Read through the records below and copy each line that uses the word "front".

====== Material shown

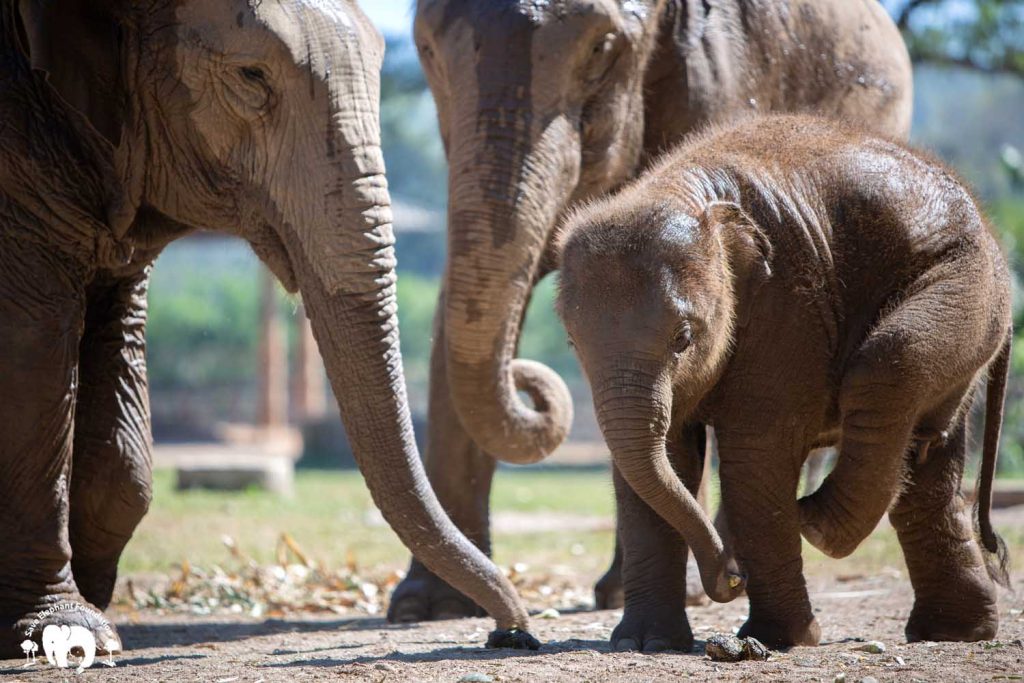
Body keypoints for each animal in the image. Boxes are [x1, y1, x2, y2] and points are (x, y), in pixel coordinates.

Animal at [2, 0, 536, 655]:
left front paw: (91, 606)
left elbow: (122, 424)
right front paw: (69, 630)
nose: (512, 634)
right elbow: (30, 354)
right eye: (250, 76)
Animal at [389, 0, 913, 622]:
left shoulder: (715, 80)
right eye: (426, 50)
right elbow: (458, 305)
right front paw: (430, 606)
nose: (526, 379)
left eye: (601, 47)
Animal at [557, 114, 1011, 651]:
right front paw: (646, 644)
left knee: (890, 363)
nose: (731, 579)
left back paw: (816, 522)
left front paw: (781, 639)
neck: (679, 186)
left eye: (683, 338)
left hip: (965, 282)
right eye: (571, 342)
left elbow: (757, 450)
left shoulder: (788, 305)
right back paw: (953, 632)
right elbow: (663, 455)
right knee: (929, 462)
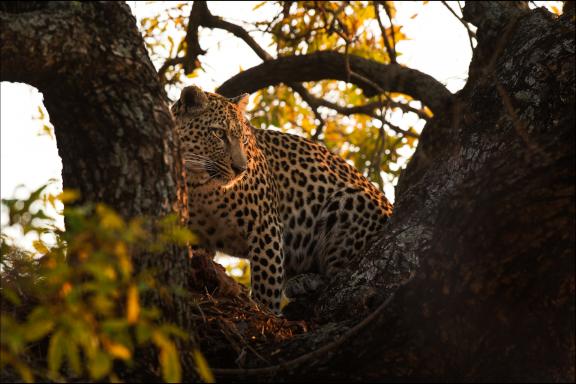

============

> [Output for this exercise]:
left front paw: (91, 606)
right front paw: (69, 630)
right front paw: (430, 606)
right front paw: (646, 644)
left front paw: (781, 639)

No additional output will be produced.